The sulfur oxidizers are found in any environment where reduced sulfur compounds are coming forth from the earth, e.g. hot springs, swamps, acid mine drainage and deep sea hydrothermal vents. In environments where there is little or no light, they are the dominant primary producers. Most of the sulfur bacteria use the Calvin cycle to fix CO2.
Secondary Metabolism
Before we leave physiology behind I want to discuss one more topic, secondary metabolism. The last couple of lectures have concentrated on how organisms transform energy and utilize that energy to build cellular material. In contrast, secondary metabolic processes are metabolic pathways that are not involved in growth of cells (or energy harvesting) and often take place when cells have stopped growing.

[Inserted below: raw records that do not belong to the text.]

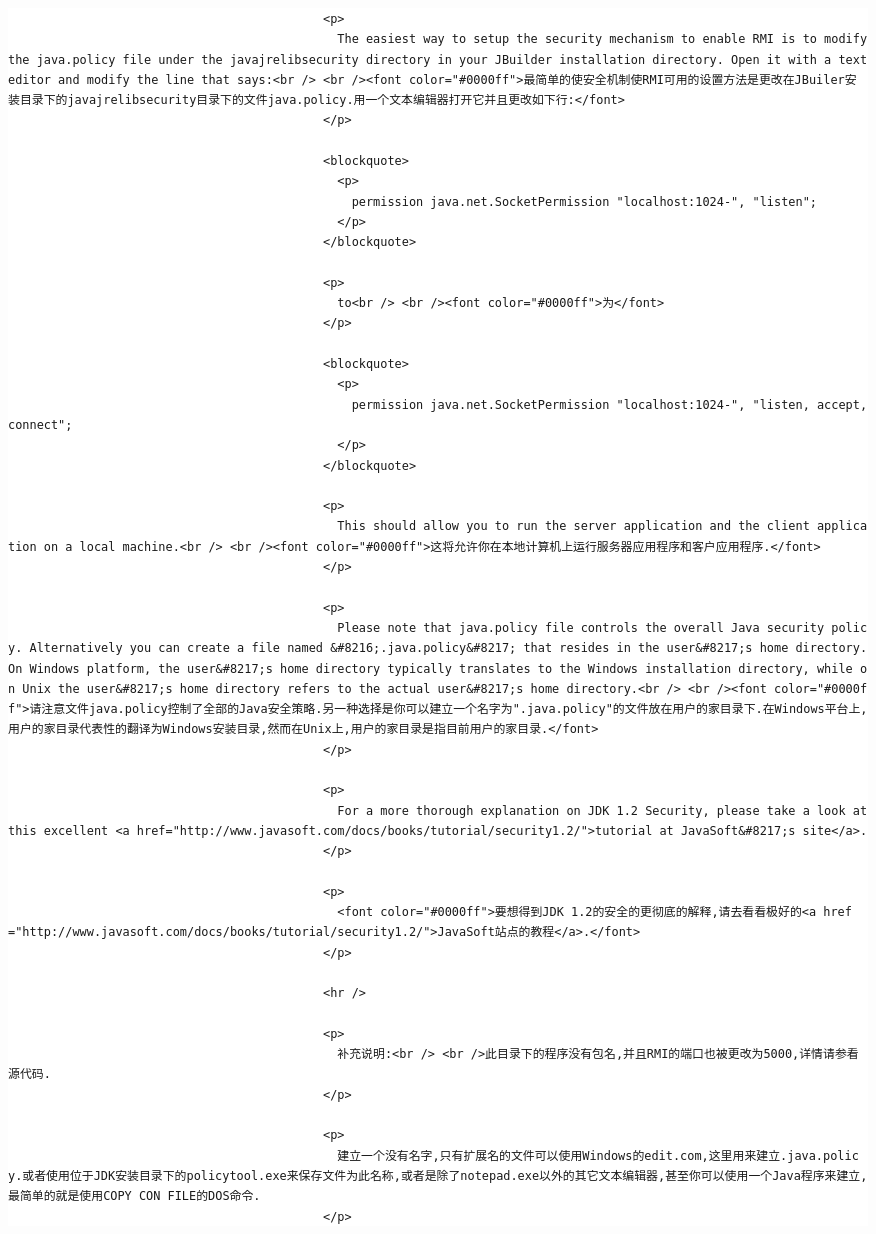                                                 <p>
                                                  The easiest way to setup the security mechanism to enable RMI is to modify the java.policy file under the javajrelibsecurity directory in your JBuilder installation directory. Open it with a text editor and modify the line that says:<br /> <br /><font color="#0000ff">最简单的使安全机制使RMI可用的设置方法是更改在JBuiler安装目录下的javajrelibsecurity目录下的文件java.policy.用一个文本编辑器打开它并且更改如下行:</font>
                                                </p>
                                                
                                                <blockquote>
                                                  <p>
                                                    permission java.net.SocketPermission "localhost:1024-", "listen";
                                                  </p>
                                                </blockquote>
                                                
                                                <p>
                                                  to<br /> <br /><font color="#0000ff">为</font>
                                                </p>
                                                
                                                <blockquote>
                                                  <p>
                                                    permission java.net.SocketPermission "localhost:1024-", "listen, accept, connect";
                                                  </p>
                                                </blockquote>
                                                
                                                <p>
                                                  This should allow you to run the server application and the client application on a local machine.<br /> <br /><font color="#0000ff">这将允许你在本地计算机上运行服务器应用程序和客户应用程序.</font>
                                                </p>
                                                
                                                <p>
                                                  Please note that java.policy file controls the overall Java security policy. Alternatively you can create a file named &#8216;.java.policy&#8217; that resides in the user&#8217;s home directory. On Windows platform, the user&#8217;s home directory typically translates to the Windows installation directory, while on Unix the user&#8217;s home directory refers to the actual user&#8217;s home directory.<br /> <br /><font color="#0000ff">请注意文件java.policy控制了全部的Java安全策略.另一种选择是你可以建立一个名字为".java.policy"的文件放在用户的家目录下.在Windows平台上,用户的家目录代表性的翻译为Windows安装目录,然而在Unix上,用户的家目录是指目前用户的家目录.</font>
                                                </p>
                                                
                                                <p>
                                                  For a more thorough explanation on JDK 1.2 Security, please take a look at this excellent <a href="http://www.javasoft.com/docs/books/tutorial/security1.2/">tutorial at JavaSoft&#8217;s site</a>.
                                                </p>
                                                
                                                <p>
                                                  <font color="#0000ff">要想得到JDK 1.2的安全的更彻底的解释,请去看看极好的<a href="http://www.javasoft.com/docs/books/tutorial/security1.2/">JavaSoft站点的教程</a>.</font>
                                                </p>
                                                
                                                <hr />
                                                
                                                <p>
                                                  补充说明:<br /> <br />此目录下的程序没有包名,并且RMI的端口也被更改为5000,详情请参看源代码.
                                                </p>
                                                
                                                <p>
                                                  建立一个没有名字,只有扩展名的文件可以使用Windows的edit.com,这里用来建立.java.policy.或者使用位于JDK安装目录下的policytool.exe来保存文件为此名称,或者是除了notepad.exe以外的其它文本编辑器,甚至你可以使用一个Java程序来建立,最简单的就是使用COPY CON FILE的DOS命令.
                                                </p>
                                                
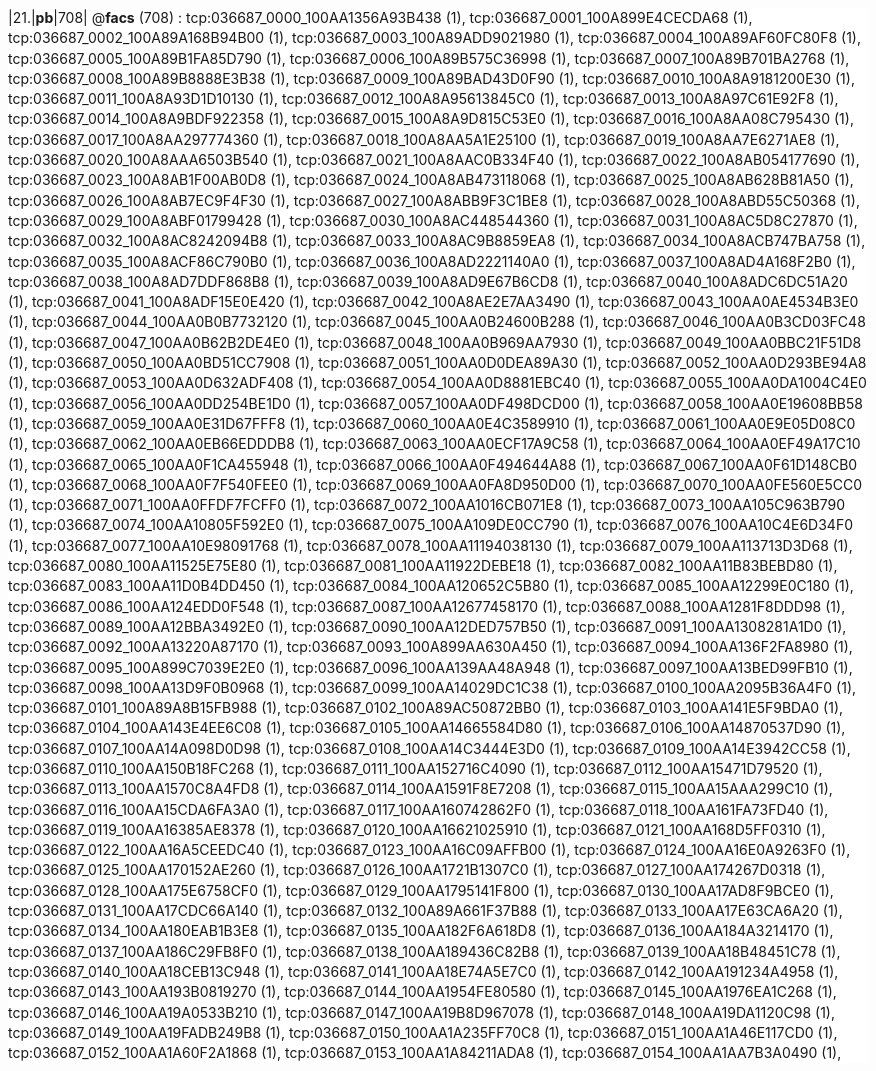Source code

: |21.|__pb__|708| @__facs__ (708) : tcp:036687_0000_100AA1356A93B438 (1), tcp:036687_0001_100A899E4CECDA68 (1), tcp:036687_0002_100A89A168B94B00 (1), tcp:036687_0003_100A89ADD9021980 (1), tcp:036687_0004_100A89AF60FC80F8 (1), tcp:036687_0005_100A89B1FA85D790 (1), tcp:036687_0006_100A89B575C36998 (1), tcp:036687_0007_100A89B701BA2768 (1), tcp:036687_0008_100A89B8888E3B38 (1), tcp:036687_0009_100A89BAD43D0F90 (1), tcp:036687_0010_100A8A9181200E30 (1), tcp:036687_0011_100A8A93D1D10130 (1), tcp:036687_0012_100A8A95613845C0 (1), tcp:036687_0013_100A8A97C61E92F8 (1), tcp:036687_0014_100A8A9BDF922358 (1), tcp:036687_0015_100A8A9D815C53E0 (1), tcp:036687_0016_100A8AA08C795430 (1), tcp:036687_0017_100A8AA297774360 (1), tcp:036687_0018_100A8AA5A1E25100 (1), tcp:036687_0019_100A8AA7E6271AE8 (1), tcp:036687_0020_100A8AAA6503B540 (1), tcp:036687_0021_100A8AAC0B334F40 (1), tcp:036687_0022_100A8AB054177690 (1), tcp:036687_0023_100A8AB1F00AB0D8 (1), tcp:036687_0024_100A8AB473118068 (1), tcp:036687_0025_100A8AB628B81A50 (1), tcp:036687_0026_100A8AB7EC9F4F30 (1), tcp:036687_0027_100A8ABB9F3C1BE8 (1), tcp:036687_0028_100A8ABD55C50368 (1), tcp:036687_0029_100A8ABF01799428 (1), tcp:036687_0030_100A8AC448544360 (1), tcp:036687_0031_100A8AC5D8C27870 (1), tcp:036687_0032_100A8AC8242094B8 (1), tcp:036687_0033_100A8AC9B8859EA8 (1), tcp:036687_0034_100A8ACB747BA758 (1), tcp:036687_0035_100A8ACF86C790B0 (1), tcp:036687_0036_100A8AD2221140A0 (1), tcp:036687_0037_100A8AD4A168F2B0 (1), tcp:036687_0038_100A8AD7DDF868B8 (1), tcp:036687_0039_100A8AD9E67B6CD8 (1), tcp:036687_0040_100A8ADC6DC51A20 (1), tcp:036687_0041_100A8ADF15E0E420 (1), tcp:036687_0042_100A8AE2E7AA3490 (1), tcp:036687_0043_100AA0AE4534B3E0 (1), tcp:036687_0044_100AA0B0B7732120 (1), tcp:036687_0045_100AA0B24600B288 (1), tcp:036687_0046_100AA0B3CD03FC48 (1), tcp:036687_0047_100AA0B62B2DE4E0 (1), tcp:036687_0048_100AA0B969AA7930 (1), tcp:036687_0049_100AA0BBC21F51D8 (1), tcp:036687_0050_100AA0BD51CC7908 (1), tcp:036687_0051_100AA0D0DEA89A30 (1), tcp:036687_0052_100AA0D293BE94A8 (1), tcp:036687_0053_100AA0D632ADF408 (1), tcp:036687_0054_100AA0D8881EBC40 (1), tcp:036687_0055_100AA0DA1004C4E0 (1), tcp:036687_0056_100AA0DD254BE1D0 (1), tcp:036687_0057_100AA0DF498DCD00 (1), tcp:036687_0058_100AA0E19608BB58 (1), tcp:036687_0059_100AA0E31D67FFF8 (1), tcp:036687_0060_100AA0E4C3589910 (1), tcp:036687_0061_100AA0E9E05D08C0 (1), tcp:036687_0062_100AA0EB66EDDDB8 (1), tcp:036687_0063_100AA0ECF17A9C58 (1), tcp:036687_0064_100AA0EF49A17C10 (1), tcp:036687_0065_100AA0F1CA455948 (1), tcp:036687_0066_100AA0F494644A88 (1), tcp:036687_0067_100AA0F61D148CB0 (1), tcp:036687_0068_100AA0F7F540FEE0 (1), tcp:036687_0069_100AA0FA8D950D00 (1), tcp:036687_0070_100AA0FE560E5CC0 (1), tcp:036687_0071_100AA0FFDF7FCFF0 (1), tcp:036687_0072_100AA1016CB071E8 (1), tcp:036687_0073_100AA105C963B790 (1), tcp:036687_0074_100AA10805F592E0 (1), tcp:036687_0075_100AA109DE0CC790 (1), tcp:036687_0076_100AA10C4E6D34F0 (1), tcp:036687_0077_100AA10E98091768 (1), tcp:036687_0078_100AA11194038130 (1), tcp:036687_0079_100AA113713D3D68 (1), tcp:036687_0080_100AA11525E75E80 (1), tcp:036687_0081_100AA11922DEBE18 (1), tcp:036687_0082_100AA11B83BEBD80 (1), tcp:036687_0083_100AA11D0B4DD450 (1), tcp:036687_0084_100AA120652C5B80 (1), tcp:036687_0085_100AA12299E0C180 (1), tcp:036687_0086_100AA124EDD0F548 (1), tcp:036687_0087_100AA12677458170 (1), tcp:036687_0088_100AA1281F8DDD98 (1), tcp:036687_0089_100AA12BBA3492E0 (1), tcp:036687_0090_100AA12DED757B50 (1), tcp:036687_0091_100AA1308281A1D0 (1), tcp:036687_0092_100AA13220A87170 (1), tcp:036687_0093_100A899AA630A450 (1), tcp:036687_0094_100AA136F2FA8980 (1), tcp:036687_0095_100A899C7039E2E0 (1), tcp:036687_0096_100AA139AA48A948 (1), tcp:036687_0097_100AA13BED99FB10 (1), tcp:036687_0098_100AA13D9F0B0968 (1), tcp:036687_0099_100AA14029DC1C38 (1), tcp:036687_0100_100AA2095B36A4F0 (1), tcp:036687_0101_100A89A8B15FB988 (1), tcp:036687_0102_100A89AC50872BB0 (1), tcp:036687_0103_100AA141E5F9BDA0 (1), tcp:036687_0104_100AA143E4EE6C08 (1), tcp:036687_0105_100AA14665584D80 (1), tcp:036687_0106_100AA14870537D90 (1), tcp:036687_0107_100AA14A098D0D98 (1), tcp:036687_0108_100AA14C3444E3D0 (1), tcp:036687_0109_100AA14E3942CC58 (1), tcp:036687_0110_100AA150B18FC268 (1), tcp:036687_0111_100AA152716C4090 (1), tcp:036687_0112_100AA15471D79520 (1), tcp:036687_0113_100AA1570C8A4FD8 (1), tcp:036687_0114_100AA1591F8E7208 (1), tcp:036687_0115_100AA15AAA299C10 (1), tcp:036687_0116_100AA15CDA6FA3A0 (1), tcp:036687_0117_100AA160742862F0 (1), tcp:036687_0118_100AA161FA73FD40 (1), tcp:036687_0119_100AA16385AE8378 (1), tcp:036687_0120_100AA16621025910 (1), tcp:036687_0121_100AA168D5FF0310 (1), tcp:036687_0122_100AA16A5CEEDC40 (1), tcp:036687_0123_100AA16C09AFFB00 (1), tcp:036687_0124_100AA16E0A9263F0 (1), tcp:036687_0125_100AA170152AE260 (1), tcp:036687_0126_100AA1721B1307C0 (1), tcp:036687_0127_100AA174267D0318 (1), tcp:036687_0128_100AA175E6758CF0 (1), tcp:036687_0129_100AA1795141F800 (1), tcp:036687_0130_100AA17AD8F9BCE0 (1), tcp:036687_0131_100AA17CDC66A140 (1), tcp:036687_0132_100A89A661F37B88 (1), tcp:036687_0133_100AA17E63CA6A20 (1), tcp:036687_0134_100AA180EAB1B3E8 (1), tcp:036687_0135_100AA182F6A618D8 (1), tcp:036687_0136_100AA184A3214170 (1), tcp:036687_0137_100AA186C29FB8F0 (1), tcp:036687_0138_100AA189436C82B8 (1), tcp:036687_0139_100AA18B48451C78 (1), tcp:036687_0140_100AA18CEB13C948 (1), tcp:036687_0141_100AA18E74A5E7C0 (1), tcp:036687_0142_100AA191234A4958 (1), tcp:036687_0143_100AA193B0819270 (1), tcp:036687_0144_100AA1954FE80580 (1), tcp:036687_0145_100AA1976EA1C268 (1), tcp:036687_0146_100AA19A0533B210 (1), tcp:036687_0147_100AA19B8D967078 (1), tcp:036687_0148_100AA19DA1120C98 (1), tcp:036687_0149_100AA19FADB249B8 (1), tcp:036687_0150_100AA1A235FF70C8 (1), tcp:036687_0151_100AA1A46E117CD0 (1), tcp:036687_0152_100AA1A60F2A1868 (1), tcp:036687_0153_100AA1A84211ADA8 (1), tcp:036687_0154_100AA1AA7B3A0490 (1),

A good example is the production of antibiotics by bacteria and fungi. Figures 44.7 - 44.9 show the difference between primary and secondary metabolic products (metabolites).Show also figure of production of Bacitracin by Bacillus licheniformis just prior to endospore formation.
Can you think of an ecological explanation for why antibiotic production precedes endospore production in Bacillus licheniformis?